YOUR SOLIN GENERATED RECIPE
Cottage Cheese Egg Scramble with Spinach and Tomatoes
Enjoy this light yet protein-packed breakfast scramble featuring fluffy scrambled eggs mixed with creamy low-fat cottage cheese, vibrant spinach, and juicy tomatoes, all gently sautéed in a hint of olive oil to create a hearty, flavorful start to your day.
INGREDIENTS
2 large Eggs
1/2 cup Low-Fat Cottage Cheese
1 cup Spinach
1 medium Tomato, diced
1.5 teaspoons Extra Virgin Olive Oil
PREPARATION
- Crack the eggs into a bowl and whisk lightly until well combined. 

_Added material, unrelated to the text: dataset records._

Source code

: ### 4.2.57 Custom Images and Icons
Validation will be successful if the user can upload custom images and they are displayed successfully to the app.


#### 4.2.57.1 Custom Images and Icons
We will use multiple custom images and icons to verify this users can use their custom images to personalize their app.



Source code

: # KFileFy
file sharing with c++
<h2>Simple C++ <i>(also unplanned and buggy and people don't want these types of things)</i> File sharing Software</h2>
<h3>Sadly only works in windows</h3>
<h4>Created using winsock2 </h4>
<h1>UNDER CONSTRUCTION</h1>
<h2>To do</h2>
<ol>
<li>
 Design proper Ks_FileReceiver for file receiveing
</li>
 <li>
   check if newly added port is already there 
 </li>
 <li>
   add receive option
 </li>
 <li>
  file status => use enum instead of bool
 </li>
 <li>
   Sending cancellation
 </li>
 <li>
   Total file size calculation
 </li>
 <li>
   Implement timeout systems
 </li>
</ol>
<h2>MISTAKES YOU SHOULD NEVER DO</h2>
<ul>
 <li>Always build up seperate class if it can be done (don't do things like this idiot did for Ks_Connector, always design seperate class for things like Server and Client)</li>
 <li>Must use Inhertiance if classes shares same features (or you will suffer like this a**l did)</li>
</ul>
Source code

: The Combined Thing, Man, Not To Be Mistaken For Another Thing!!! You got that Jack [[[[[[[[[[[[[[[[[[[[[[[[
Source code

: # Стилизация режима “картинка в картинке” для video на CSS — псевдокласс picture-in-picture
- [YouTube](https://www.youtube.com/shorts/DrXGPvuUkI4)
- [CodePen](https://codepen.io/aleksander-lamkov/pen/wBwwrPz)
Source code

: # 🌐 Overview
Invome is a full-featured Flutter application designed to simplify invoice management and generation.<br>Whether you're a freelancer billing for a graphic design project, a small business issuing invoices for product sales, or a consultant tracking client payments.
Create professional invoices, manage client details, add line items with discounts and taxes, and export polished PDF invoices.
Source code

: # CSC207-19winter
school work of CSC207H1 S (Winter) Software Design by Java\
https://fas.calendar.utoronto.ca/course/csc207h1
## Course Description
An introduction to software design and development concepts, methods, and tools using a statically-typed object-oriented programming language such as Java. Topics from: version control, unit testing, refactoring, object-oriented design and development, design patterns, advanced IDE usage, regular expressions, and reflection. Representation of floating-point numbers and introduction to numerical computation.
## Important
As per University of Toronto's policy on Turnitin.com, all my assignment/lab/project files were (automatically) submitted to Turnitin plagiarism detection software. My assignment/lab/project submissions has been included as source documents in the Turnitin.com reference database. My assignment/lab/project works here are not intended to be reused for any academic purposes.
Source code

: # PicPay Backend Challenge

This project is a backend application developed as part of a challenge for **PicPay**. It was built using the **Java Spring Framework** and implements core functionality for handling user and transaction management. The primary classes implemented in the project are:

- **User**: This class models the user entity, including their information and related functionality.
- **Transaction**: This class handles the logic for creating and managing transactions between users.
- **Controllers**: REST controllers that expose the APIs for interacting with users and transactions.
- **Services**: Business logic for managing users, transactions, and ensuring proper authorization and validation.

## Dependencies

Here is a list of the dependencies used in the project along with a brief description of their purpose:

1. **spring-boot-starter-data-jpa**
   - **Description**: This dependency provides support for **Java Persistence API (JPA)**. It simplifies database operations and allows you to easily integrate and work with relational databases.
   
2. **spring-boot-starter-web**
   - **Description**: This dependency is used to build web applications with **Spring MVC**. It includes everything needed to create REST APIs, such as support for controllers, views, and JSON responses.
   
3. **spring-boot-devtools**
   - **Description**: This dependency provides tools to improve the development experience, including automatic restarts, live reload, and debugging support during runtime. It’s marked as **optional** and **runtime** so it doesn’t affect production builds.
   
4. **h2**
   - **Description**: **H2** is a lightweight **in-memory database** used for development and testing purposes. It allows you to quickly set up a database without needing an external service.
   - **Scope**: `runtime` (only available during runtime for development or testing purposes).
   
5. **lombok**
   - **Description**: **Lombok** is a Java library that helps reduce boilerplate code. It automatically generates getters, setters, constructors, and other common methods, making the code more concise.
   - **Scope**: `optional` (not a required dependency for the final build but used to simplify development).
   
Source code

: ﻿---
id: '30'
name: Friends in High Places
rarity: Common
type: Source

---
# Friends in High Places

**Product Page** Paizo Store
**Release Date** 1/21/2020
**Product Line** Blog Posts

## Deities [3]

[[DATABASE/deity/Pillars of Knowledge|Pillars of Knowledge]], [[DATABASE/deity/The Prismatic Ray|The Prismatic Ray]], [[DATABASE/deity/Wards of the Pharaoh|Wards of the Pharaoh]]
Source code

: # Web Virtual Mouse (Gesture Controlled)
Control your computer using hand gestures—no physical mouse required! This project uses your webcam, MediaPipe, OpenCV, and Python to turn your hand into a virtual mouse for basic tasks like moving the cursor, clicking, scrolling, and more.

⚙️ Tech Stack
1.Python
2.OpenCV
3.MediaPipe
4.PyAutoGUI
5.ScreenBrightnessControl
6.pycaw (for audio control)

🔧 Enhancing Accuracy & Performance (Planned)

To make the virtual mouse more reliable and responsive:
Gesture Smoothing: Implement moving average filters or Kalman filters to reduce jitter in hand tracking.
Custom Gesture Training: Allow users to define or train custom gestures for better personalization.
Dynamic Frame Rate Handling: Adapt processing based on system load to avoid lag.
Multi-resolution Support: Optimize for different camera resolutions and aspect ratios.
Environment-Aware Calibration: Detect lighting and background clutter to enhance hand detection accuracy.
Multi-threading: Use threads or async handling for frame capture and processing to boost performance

- Mix in the low-fat cottage cheese with the whisked eggs. 
- Heat 1.5 teaspoons of extra virgin olive oil in a non-stick skillet over medium heat. 
- Add the spinach to the skillet and sauté until it begins to wilt, about 1-2 minutes. 
- Add the diced tomato and cook for another minute until slightly softened. 
- Pour in the egg and cottage cheese mixture, stirring gently to combine with the vegetables. 
- Cook the scramble, stirring occasionally, until the eggs are set but still soft. 
- Season with a pinch of salt and pepper to taste, then serve immediately.